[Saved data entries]
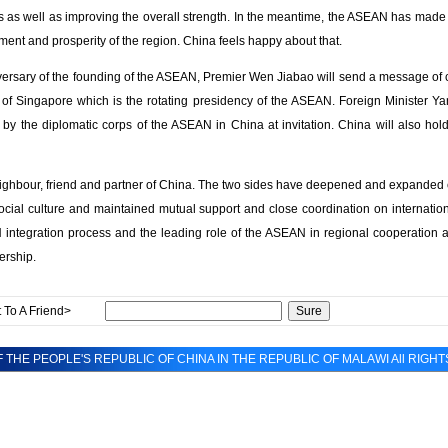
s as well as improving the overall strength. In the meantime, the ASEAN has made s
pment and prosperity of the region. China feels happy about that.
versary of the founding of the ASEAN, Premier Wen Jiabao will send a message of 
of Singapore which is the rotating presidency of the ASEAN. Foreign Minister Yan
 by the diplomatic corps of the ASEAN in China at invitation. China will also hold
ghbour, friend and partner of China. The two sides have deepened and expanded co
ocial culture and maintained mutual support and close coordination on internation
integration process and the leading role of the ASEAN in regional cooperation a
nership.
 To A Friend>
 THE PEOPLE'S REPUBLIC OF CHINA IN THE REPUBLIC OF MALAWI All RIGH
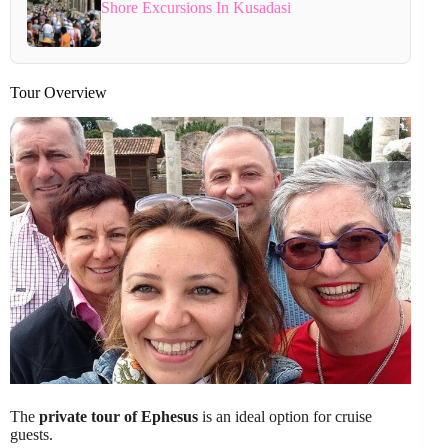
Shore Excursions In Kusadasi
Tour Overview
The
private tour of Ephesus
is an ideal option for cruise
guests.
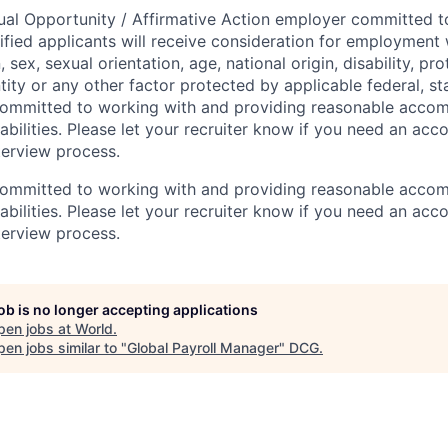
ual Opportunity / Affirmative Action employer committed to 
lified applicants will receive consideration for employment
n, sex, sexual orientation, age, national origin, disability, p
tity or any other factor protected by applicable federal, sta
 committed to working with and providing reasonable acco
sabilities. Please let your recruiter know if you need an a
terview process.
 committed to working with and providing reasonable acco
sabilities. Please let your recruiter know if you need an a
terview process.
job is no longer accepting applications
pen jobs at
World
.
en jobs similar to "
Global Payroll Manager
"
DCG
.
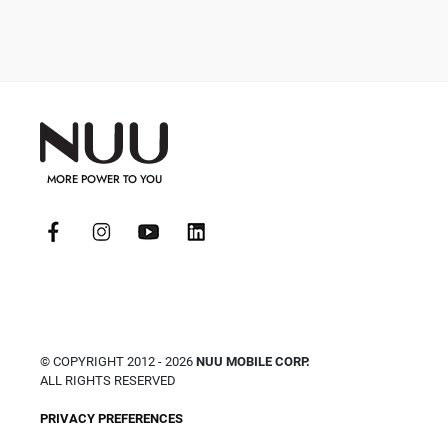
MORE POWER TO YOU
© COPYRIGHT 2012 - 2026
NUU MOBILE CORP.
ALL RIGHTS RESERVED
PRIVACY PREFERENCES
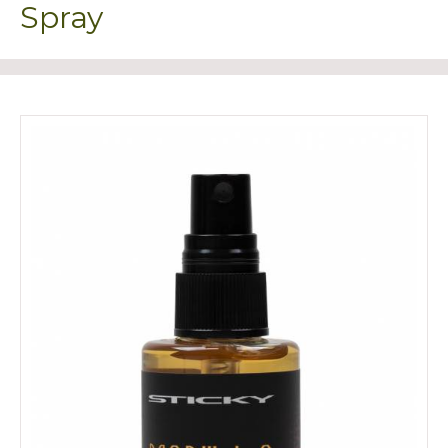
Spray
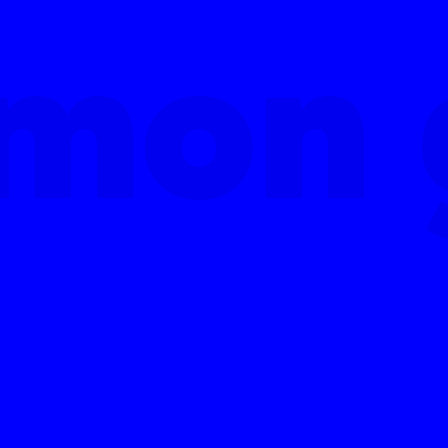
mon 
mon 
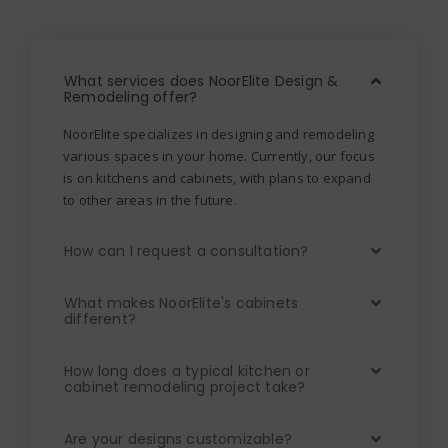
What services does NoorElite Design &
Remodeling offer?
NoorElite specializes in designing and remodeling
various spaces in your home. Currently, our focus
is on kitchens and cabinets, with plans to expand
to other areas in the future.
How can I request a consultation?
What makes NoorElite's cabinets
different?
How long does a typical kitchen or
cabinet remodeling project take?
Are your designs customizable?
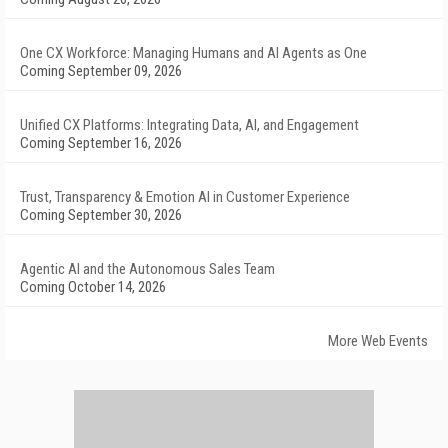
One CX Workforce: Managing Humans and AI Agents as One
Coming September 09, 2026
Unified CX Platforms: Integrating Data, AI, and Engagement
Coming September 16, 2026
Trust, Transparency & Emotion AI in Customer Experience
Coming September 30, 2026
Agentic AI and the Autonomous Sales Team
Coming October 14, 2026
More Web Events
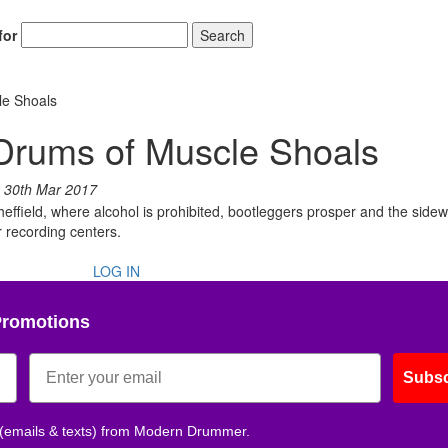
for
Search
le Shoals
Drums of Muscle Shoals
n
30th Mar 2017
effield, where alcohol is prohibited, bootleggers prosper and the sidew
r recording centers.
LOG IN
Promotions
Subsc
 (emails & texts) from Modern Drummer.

WORK TASK → Write only the number of lines in the data where the string "cabinets" can be found.

EXERCISE OUTPUT → 2